Heap usage of client node is continuously increasing as I run queries

ES 5.2.2, Ubuntu 16.04, Oracle JRE8
I have a 6x m4.large nodes, 120 M docs split into nearly 70 indices with 5 shards, 1 replica.
Querying is only done on latest data about 1 M docs using time filters.

This is a test cluster with no real traffic.
request_cache is only about 5-10 MB when the heap usage is at around 3 GB.

When I simulate a couple of queries https://gist.github.com/vanga/2cd8e1fd7c3b2bffa89fda8ce3a8a481, I see the increase in heap usage till the point old GC runs , heap comes back to normal after this, but with real traffic, having frequent old GCs is really making the cluster unusable.

This increase is only on the node I am making the request to. I have also force merged segments to max_num_segments=2.
Field data is not significant.

Any leads on how to debug this further would be helpful.

Thanks

Do you have Monitoring installed? If not, starting there would be a good idea as you can then see what's going on with a bit more detail.

I have monitoring installed, but there aren't lot of metrics.
Only heap usage metric is relevant here I think.

I checked the other metrics from node_stats API

I will just collate the observations at one place
Heap is increasing,
Old GCs are happening frequently
Request cache, query cache and fielddata are all in terms of few MBs
Segment count to max_num_segments=2, data is constant
Heap usage is only increasing on the node that I am making request.

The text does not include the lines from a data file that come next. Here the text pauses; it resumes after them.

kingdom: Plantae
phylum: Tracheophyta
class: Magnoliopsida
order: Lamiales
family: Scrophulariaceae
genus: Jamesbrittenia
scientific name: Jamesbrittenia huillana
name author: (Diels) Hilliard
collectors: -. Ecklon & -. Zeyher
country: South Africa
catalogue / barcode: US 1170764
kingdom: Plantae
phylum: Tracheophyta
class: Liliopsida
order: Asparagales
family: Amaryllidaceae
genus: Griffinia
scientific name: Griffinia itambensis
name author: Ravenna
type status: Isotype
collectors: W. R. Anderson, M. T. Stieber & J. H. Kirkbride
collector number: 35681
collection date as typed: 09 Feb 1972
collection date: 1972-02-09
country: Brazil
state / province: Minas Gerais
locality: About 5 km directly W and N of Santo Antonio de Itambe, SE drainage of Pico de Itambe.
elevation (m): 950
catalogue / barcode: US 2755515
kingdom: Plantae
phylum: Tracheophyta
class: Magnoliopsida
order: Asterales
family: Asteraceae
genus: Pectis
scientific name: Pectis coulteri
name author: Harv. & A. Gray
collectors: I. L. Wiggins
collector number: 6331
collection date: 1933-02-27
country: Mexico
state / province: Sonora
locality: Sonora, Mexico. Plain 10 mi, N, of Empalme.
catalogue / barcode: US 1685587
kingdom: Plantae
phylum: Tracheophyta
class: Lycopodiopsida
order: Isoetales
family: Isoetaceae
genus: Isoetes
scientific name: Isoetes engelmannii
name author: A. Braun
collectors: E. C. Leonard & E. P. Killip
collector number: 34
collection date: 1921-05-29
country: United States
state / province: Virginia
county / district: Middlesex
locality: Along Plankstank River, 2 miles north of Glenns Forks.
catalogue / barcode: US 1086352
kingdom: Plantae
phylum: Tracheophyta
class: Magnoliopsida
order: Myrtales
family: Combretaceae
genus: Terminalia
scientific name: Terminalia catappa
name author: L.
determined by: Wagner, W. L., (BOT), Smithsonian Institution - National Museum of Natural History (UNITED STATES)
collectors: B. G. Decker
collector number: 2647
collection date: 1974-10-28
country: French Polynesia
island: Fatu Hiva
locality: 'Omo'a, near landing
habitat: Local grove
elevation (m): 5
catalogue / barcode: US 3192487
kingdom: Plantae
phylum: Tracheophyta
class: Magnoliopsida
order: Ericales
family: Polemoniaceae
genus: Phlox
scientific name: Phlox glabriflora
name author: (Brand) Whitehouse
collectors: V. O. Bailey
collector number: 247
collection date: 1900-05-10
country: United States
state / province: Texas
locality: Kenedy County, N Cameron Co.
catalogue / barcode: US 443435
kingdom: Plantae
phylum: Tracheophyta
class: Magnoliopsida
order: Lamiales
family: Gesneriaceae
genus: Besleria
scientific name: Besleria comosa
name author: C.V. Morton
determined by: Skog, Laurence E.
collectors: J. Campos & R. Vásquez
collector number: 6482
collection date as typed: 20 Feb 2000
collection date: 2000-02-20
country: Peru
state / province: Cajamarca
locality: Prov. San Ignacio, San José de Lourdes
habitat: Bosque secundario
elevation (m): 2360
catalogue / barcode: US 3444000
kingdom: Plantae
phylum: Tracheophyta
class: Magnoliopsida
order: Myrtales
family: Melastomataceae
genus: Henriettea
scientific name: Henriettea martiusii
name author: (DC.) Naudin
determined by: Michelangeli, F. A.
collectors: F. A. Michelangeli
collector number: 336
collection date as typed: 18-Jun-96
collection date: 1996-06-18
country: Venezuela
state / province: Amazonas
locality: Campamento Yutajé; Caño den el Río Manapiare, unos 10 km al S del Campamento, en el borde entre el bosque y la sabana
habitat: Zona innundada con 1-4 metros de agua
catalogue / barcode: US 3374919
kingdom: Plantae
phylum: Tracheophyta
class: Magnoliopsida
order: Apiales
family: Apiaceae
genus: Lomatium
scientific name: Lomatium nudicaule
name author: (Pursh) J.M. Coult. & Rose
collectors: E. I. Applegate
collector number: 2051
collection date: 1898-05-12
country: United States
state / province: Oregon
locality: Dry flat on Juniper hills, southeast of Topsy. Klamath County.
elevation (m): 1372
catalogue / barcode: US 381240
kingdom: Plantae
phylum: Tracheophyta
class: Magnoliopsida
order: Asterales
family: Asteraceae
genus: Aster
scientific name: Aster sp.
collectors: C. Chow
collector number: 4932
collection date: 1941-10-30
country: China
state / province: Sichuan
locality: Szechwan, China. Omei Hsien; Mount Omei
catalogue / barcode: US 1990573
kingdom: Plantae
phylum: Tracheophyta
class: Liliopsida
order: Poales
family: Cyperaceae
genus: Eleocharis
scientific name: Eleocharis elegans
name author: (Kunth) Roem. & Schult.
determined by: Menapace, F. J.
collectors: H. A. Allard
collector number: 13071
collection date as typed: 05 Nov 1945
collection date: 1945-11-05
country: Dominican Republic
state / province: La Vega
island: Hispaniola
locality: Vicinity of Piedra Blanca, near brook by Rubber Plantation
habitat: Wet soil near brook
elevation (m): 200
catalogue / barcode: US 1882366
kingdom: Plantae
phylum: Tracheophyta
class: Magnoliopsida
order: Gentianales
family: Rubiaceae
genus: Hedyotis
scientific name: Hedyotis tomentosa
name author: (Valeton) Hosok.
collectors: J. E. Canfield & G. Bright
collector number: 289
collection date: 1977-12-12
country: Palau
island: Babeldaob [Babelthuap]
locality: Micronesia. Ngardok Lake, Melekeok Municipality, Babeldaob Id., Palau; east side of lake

Please let me know if you have any specific metrics in mind, I can take a look at them.

Thanks.

Here is the node status after running the two queries in the gist every 2 seconds.
Note, Though the data is constant, the queries may not be exactly same in each run. order of terms list might be changing in each run as the queries are auto generated.

I have also updated the gist with the output of node stats.

Thanks.

I am not an expert with JVM/GCs, but here are my observations.

I notice that as soon as I run a query, Old memory pool size is increasing.
Isn't it strange that objects get moved to the old pool so fast?
is there anything in ES that forces the objects to be moved to old GC straight away (I believe it's JVM that handles this memory management and ES has no control?)

What I did:
I restarted my node, noted different memory pools sizes, ran the query and saw that old pool size has increased. There is no other traffic other than the query I made.

Is something like increasing the young pool size a solution?

This topic was automatically closed 28 days after the last reply. New replies are no longer allowed.